Actuaciones de la funeraria tras el incidente
La entidad reclamada reconoció los hechos y aceptó su responsabilidad en la incorrecta identificación, si bien subrayó que el error fue inducido por la suplantación de identidad cometida por la hermana de la reclamante. Tras tener conocimiento de la incidencia, la funeraria adoptó las siguientes medidas: contactó con la hermana solicitándole la eliminación del correo y la factura recibidos, remitió disculpas formales por escrito a la reclamante y revisó sus protocolos internos de actuación, reforzando los procedimientos de verificación de identidad. La entidad acreditó contar con medidas técnicas y organizativas de protección de datos, así como con el apoyo de una consultora externa que realiza funciones de asistencia continuada y revisión de riesgos.
Fundamentos del archivo
La AEPD enmarca los hechos en el principio de exactitud del artículo 5.1.d) del RGPD y, tras valorar las circunstancias concurrentes, concluye que no procede imputar infracción administrativa. La resolución pondera los siguientes elementos: la comunicación de datos se produjo como consecuencia de una incorrecta identificación del destinatario provocada por la conducta engañosa de un tercero que se hizo pasar por la reclamante; la entidad tenía implantadas medidas de protección de datos y actuó de forma diligente para mitigar los efectos del incidente una vez conocido; no se aprecia intencionalidad, mala fe ni obtención de beneficio por parte de la funeraria; y no consta la producción de un perjuicio material o moral acreditado para la reclamante.

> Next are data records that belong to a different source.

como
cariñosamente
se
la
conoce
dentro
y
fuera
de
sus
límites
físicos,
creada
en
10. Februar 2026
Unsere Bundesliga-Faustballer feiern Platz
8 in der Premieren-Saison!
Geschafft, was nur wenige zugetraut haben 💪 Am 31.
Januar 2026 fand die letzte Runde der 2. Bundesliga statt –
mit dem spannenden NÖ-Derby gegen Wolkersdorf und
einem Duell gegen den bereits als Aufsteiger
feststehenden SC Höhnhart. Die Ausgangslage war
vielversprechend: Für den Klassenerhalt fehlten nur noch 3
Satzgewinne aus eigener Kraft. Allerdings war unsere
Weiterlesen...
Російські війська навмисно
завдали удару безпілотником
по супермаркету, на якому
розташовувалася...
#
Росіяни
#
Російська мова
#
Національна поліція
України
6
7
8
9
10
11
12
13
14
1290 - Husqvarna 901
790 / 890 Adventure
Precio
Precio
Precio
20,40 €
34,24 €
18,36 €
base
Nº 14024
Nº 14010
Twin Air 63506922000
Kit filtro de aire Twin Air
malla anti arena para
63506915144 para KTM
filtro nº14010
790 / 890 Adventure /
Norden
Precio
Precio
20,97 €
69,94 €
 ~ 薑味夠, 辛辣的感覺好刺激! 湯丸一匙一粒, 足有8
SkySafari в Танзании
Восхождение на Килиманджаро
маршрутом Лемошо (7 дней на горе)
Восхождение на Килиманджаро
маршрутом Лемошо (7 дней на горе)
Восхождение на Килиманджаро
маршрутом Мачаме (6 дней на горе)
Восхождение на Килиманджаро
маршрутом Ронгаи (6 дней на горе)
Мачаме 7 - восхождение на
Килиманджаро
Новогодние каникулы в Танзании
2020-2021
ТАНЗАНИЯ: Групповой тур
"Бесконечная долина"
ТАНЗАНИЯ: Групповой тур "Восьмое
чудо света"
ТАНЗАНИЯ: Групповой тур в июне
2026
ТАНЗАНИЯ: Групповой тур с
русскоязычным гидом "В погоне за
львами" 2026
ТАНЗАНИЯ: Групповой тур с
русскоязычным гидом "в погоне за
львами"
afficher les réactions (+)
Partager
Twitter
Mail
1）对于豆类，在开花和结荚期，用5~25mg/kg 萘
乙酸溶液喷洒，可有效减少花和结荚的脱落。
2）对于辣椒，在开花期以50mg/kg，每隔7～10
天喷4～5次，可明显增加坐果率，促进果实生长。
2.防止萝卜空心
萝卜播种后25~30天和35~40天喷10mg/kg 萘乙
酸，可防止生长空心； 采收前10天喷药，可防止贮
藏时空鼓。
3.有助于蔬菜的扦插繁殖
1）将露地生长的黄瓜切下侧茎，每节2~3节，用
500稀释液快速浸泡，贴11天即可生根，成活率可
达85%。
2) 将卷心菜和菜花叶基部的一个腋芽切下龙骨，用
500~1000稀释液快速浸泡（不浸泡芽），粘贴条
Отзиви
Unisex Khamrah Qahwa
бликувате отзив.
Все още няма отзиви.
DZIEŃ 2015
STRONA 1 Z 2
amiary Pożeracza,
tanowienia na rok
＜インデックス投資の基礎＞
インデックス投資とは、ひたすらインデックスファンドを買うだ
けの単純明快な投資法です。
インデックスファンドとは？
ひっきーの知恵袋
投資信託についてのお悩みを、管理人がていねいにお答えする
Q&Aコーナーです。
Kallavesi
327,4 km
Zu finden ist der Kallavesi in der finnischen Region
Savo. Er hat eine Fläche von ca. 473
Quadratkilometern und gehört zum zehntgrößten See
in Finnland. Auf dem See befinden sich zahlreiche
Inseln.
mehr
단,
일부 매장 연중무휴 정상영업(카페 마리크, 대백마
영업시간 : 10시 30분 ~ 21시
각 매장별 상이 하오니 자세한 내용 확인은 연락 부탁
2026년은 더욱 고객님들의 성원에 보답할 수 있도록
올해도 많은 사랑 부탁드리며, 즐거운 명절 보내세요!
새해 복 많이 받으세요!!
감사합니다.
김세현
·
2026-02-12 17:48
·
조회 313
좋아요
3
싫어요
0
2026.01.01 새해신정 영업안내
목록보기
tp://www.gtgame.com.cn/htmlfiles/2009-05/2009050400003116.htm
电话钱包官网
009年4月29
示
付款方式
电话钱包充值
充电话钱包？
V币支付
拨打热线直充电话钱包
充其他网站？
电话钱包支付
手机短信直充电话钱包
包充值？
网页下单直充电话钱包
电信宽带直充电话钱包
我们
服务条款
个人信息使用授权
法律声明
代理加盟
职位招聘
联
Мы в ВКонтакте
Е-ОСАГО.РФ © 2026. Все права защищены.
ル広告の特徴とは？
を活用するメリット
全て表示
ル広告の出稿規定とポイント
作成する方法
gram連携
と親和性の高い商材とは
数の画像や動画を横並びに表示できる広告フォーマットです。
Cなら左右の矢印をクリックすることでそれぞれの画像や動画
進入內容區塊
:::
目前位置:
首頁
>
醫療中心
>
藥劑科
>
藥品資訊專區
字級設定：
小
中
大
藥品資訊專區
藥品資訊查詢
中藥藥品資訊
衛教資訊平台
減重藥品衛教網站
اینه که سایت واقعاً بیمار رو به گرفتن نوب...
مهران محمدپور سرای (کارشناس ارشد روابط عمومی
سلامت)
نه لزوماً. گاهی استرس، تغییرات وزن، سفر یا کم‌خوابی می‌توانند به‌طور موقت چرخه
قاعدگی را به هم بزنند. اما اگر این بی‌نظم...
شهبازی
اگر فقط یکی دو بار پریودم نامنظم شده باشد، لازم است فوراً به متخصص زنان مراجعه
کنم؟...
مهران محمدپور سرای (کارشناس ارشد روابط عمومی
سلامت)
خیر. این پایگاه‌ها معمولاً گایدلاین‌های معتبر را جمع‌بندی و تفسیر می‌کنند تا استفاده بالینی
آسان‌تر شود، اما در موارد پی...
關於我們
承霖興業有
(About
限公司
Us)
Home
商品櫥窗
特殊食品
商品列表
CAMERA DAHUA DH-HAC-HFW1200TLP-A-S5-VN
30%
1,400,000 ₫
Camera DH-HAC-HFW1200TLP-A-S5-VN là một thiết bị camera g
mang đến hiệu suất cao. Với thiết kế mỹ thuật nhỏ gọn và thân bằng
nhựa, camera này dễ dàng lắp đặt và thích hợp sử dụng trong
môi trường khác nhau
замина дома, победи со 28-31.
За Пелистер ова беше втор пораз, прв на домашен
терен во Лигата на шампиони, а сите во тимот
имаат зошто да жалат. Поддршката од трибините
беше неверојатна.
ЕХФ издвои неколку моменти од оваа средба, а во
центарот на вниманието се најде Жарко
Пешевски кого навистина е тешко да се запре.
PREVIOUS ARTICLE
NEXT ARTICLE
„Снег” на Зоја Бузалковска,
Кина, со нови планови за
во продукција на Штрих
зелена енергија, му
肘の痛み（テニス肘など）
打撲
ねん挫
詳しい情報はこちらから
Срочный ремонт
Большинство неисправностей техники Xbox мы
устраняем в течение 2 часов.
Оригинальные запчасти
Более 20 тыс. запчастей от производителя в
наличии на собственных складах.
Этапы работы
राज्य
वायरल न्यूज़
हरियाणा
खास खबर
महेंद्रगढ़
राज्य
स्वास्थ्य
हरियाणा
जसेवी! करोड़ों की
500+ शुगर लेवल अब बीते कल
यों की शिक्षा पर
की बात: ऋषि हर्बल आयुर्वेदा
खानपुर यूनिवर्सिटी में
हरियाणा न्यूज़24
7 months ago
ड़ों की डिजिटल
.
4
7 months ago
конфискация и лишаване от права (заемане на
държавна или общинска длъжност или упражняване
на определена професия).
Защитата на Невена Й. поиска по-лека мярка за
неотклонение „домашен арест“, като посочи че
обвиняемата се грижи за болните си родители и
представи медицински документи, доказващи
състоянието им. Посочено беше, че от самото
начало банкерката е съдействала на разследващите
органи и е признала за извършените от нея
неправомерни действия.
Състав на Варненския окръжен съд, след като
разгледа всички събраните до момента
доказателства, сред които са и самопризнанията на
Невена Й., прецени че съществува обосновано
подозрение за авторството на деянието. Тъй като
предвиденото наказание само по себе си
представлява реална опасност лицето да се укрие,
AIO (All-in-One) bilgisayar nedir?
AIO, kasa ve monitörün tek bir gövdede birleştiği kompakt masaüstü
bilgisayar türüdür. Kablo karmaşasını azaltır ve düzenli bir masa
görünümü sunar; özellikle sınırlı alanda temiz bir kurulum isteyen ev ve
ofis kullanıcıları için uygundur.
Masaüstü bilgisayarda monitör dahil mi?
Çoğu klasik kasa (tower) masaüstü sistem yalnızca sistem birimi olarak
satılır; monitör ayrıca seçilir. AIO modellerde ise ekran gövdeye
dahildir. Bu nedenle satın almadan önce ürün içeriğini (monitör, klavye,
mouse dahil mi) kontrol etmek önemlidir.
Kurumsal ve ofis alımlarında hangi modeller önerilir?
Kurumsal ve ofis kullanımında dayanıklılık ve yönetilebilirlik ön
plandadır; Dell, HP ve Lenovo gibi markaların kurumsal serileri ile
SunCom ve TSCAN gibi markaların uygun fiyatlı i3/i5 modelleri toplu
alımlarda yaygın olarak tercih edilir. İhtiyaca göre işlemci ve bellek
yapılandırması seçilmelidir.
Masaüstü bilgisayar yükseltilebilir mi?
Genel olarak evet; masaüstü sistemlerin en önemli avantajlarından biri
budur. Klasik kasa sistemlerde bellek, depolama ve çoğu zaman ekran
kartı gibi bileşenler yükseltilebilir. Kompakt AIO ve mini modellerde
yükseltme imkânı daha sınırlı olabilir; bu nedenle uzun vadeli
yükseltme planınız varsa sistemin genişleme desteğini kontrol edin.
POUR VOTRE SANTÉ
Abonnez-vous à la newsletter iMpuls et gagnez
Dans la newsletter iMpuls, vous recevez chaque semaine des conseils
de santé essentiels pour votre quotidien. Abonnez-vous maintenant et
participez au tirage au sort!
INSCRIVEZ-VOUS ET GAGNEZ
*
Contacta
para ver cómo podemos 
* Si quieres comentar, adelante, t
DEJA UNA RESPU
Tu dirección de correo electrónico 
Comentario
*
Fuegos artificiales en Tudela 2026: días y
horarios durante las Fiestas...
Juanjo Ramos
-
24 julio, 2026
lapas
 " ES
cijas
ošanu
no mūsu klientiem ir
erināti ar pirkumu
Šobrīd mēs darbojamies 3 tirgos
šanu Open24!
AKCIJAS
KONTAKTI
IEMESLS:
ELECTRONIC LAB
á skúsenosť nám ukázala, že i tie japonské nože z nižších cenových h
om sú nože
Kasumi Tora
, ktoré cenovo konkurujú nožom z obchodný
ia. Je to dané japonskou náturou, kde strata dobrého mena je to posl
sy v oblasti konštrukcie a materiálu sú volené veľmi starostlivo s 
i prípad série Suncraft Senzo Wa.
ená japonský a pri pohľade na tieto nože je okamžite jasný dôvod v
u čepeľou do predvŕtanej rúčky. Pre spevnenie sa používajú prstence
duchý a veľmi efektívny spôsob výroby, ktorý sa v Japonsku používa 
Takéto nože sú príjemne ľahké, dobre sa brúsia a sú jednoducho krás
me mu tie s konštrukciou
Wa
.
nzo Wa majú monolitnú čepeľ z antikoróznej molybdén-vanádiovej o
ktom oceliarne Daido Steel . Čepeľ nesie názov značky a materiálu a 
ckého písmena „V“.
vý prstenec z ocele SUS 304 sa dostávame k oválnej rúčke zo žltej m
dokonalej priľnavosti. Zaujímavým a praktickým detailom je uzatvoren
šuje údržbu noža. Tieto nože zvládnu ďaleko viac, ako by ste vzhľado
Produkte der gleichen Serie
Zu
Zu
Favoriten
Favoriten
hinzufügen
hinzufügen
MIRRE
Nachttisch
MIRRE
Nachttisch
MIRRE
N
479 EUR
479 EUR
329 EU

La AEPD concluye que no concurre el elemento subjetivo de culpabilidad exigible para la imputación de la infracción, si bien se reserva la posibilidad de llevar a cabo actuaciones posteriores en ejercicio de sus poderes de investigación y correctivos.
La resolución pone fin a la vía administrativa y es susceptible de recurso potestativo de reposición o de recurso contencioso-administrativo ante la Sala de lo Contencioso-Administrativo de la Audiencia Nacional.